▸ **RECORDS FOR THE EXERCISE**:
▬▬▬▬▬▬
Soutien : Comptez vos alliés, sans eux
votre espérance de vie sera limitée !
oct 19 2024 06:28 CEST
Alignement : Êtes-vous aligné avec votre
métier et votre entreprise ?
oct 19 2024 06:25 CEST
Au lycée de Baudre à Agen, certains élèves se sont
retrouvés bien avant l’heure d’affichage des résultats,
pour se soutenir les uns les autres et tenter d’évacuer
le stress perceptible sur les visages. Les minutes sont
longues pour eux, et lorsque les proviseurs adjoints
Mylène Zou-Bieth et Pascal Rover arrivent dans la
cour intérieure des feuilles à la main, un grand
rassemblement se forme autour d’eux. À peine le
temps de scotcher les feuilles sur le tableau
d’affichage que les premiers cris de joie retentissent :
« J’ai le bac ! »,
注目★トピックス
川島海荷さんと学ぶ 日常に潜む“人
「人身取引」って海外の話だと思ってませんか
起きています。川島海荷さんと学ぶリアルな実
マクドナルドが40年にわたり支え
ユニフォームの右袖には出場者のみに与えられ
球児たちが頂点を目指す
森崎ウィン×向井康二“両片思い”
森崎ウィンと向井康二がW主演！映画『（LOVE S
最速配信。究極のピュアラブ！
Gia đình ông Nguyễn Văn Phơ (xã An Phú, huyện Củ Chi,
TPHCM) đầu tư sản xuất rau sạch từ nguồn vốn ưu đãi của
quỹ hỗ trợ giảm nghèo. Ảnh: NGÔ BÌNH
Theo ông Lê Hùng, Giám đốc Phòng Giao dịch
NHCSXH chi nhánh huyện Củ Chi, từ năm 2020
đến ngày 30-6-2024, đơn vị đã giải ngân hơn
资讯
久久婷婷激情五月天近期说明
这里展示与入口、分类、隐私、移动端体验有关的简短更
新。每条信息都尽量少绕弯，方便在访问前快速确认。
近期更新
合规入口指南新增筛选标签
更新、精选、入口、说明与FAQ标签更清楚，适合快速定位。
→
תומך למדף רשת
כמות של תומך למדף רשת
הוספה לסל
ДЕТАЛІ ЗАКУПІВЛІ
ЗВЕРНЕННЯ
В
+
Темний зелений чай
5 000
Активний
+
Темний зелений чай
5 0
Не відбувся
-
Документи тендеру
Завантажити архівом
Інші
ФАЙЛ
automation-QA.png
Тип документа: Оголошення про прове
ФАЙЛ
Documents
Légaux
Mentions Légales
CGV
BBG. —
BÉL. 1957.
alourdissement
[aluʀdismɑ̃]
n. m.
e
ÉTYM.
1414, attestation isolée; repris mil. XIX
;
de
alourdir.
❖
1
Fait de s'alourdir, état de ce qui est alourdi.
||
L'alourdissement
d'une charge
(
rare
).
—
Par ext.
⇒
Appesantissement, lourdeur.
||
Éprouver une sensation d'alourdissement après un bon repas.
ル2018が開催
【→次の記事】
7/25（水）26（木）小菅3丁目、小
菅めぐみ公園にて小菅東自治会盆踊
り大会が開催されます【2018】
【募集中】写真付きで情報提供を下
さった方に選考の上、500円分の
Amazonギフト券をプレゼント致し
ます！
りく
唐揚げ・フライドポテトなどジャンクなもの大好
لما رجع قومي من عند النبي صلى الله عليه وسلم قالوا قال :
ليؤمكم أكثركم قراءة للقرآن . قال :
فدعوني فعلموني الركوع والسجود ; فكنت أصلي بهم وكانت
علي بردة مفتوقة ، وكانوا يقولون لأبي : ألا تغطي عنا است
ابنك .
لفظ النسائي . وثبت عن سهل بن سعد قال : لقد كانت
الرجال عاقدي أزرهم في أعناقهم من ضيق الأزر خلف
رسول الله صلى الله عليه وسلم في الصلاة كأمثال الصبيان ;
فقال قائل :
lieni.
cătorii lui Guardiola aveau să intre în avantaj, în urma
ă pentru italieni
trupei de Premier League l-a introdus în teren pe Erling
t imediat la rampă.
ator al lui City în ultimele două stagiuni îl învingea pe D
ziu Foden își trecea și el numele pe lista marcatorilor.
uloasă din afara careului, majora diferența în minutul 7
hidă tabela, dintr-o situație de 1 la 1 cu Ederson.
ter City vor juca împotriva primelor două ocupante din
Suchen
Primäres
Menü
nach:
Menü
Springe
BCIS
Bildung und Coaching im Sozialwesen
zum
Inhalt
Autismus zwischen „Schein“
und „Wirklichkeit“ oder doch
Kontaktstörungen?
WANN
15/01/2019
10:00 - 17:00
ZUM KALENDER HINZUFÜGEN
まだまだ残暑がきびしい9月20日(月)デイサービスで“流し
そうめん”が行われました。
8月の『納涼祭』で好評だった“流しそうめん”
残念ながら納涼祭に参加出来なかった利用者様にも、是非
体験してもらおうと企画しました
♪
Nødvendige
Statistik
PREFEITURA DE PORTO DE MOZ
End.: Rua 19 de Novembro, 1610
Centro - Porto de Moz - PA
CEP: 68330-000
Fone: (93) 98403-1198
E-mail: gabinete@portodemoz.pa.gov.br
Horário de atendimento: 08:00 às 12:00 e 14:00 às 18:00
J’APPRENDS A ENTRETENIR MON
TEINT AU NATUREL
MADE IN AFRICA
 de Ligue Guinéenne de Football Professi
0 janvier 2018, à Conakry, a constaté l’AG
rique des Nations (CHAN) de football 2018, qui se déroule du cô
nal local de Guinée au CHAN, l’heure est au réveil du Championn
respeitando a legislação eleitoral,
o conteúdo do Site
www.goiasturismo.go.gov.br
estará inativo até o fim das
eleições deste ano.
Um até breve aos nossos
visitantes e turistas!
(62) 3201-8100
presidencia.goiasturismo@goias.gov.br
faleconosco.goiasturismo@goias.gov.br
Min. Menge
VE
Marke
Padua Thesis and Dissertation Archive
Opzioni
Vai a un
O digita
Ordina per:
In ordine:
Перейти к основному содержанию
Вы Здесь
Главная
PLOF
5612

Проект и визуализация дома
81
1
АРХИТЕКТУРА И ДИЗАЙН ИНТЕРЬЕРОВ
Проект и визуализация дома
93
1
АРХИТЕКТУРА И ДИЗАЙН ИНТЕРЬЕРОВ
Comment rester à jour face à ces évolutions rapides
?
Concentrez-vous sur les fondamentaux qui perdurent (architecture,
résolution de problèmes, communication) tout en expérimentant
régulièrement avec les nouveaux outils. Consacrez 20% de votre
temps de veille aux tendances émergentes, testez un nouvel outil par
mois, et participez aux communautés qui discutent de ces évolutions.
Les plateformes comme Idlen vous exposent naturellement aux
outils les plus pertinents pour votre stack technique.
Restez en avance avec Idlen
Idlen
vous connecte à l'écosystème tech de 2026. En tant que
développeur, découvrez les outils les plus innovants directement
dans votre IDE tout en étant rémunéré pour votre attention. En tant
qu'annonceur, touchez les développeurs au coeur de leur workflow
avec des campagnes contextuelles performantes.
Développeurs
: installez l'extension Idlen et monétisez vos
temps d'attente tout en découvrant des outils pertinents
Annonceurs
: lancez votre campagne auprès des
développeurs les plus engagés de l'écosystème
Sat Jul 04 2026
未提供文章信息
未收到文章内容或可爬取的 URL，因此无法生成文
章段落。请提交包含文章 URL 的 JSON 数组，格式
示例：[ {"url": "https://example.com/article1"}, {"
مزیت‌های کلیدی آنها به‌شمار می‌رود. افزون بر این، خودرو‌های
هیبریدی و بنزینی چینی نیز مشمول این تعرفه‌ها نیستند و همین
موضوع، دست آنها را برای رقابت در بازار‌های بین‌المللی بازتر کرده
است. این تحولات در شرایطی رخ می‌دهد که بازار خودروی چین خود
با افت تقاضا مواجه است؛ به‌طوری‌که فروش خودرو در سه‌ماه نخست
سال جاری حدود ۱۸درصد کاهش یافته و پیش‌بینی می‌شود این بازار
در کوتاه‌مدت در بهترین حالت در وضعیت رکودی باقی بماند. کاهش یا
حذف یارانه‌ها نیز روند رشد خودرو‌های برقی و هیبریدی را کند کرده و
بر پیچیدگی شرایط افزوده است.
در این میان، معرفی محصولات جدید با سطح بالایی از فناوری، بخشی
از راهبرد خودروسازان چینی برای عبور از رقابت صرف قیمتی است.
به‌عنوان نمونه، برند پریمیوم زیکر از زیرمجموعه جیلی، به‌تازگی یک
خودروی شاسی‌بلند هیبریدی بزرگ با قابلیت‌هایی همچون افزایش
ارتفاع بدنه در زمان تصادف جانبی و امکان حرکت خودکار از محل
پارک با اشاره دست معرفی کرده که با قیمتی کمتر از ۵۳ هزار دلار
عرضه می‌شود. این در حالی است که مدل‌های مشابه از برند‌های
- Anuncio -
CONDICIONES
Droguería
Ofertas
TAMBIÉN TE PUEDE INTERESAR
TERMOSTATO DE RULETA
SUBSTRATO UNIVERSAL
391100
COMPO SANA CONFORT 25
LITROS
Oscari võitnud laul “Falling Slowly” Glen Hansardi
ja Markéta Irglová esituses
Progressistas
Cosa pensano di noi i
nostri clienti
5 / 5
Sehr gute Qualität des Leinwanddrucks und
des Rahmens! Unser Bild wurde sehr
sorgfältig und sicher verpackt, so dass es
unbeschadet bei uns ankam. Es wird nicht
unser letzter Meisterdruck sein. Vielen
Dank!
▬▬▬▬▬▬
▸ **WHAT YOU ARE ASKED TO DO**: From the first line of the data above through the line containing "quỹ hỗ trợ giảm nghèo. Ảnh: NGÔ BÌNH", set each line down again exactly; include both ends and omit everything else.

▸ **EXERCISE RESPONSE**:
Soutien : Comptez vos alliés, sans eux
votre espérance de vie sera limitée !
oct 19 2024 06:28 CEST
Alignement : Êtes-vous aligné avec votre
métier et votre entreprise ?
oct 19 2024 06:25 CEST
Au lycée de Baudre à Agen, certains élèves se sont
retrouvés bien avant l’heure d’affichage des résultats,
pour se soutenir les uns les autres et tenter d’évacuer
le stress perceptible sur les visages. Les minutes sont
longues pour eux, et lorsque les proviseurs adjoints
Mylène Zou-Bieth et Pascal Rover arrivent dans la
cour intérieure des feuilles à la main, un grand
rassemblement se forme autour d’eux. À peine le
temps de scotcher les feuilles sur le tableau
d’affichage que les premiers cris de joie retentissent :
« J’ai le bac ! »,
注目★トピックス
川島海荷さんと学ぶ 日常に潜む“人
「人身取引」って海外の話だと思ってませんか
起きています。川島海荷さんと学ぶリアルな実
マクドナルドが40年にわたり支え
ユニフォームの右袖には出場者のみに与えられ
球児たちが頂点を目指す
森崎ウィン×向井康二“両片思い”
森崎ウィンと向井康二がW主演！映画『（LOVE S
最速配信。究極のピュアラブ！
Gia đình ông Nguyễn Văn Phơ (xã An Phú, huyện Củ Chi,
TPHCM) đầu tư sản xuất rau sạch từ nguồn vốn ưu đãi của
quỹ hỗ trợ giảm nghèo. Ảnh: NGÔ BÌNH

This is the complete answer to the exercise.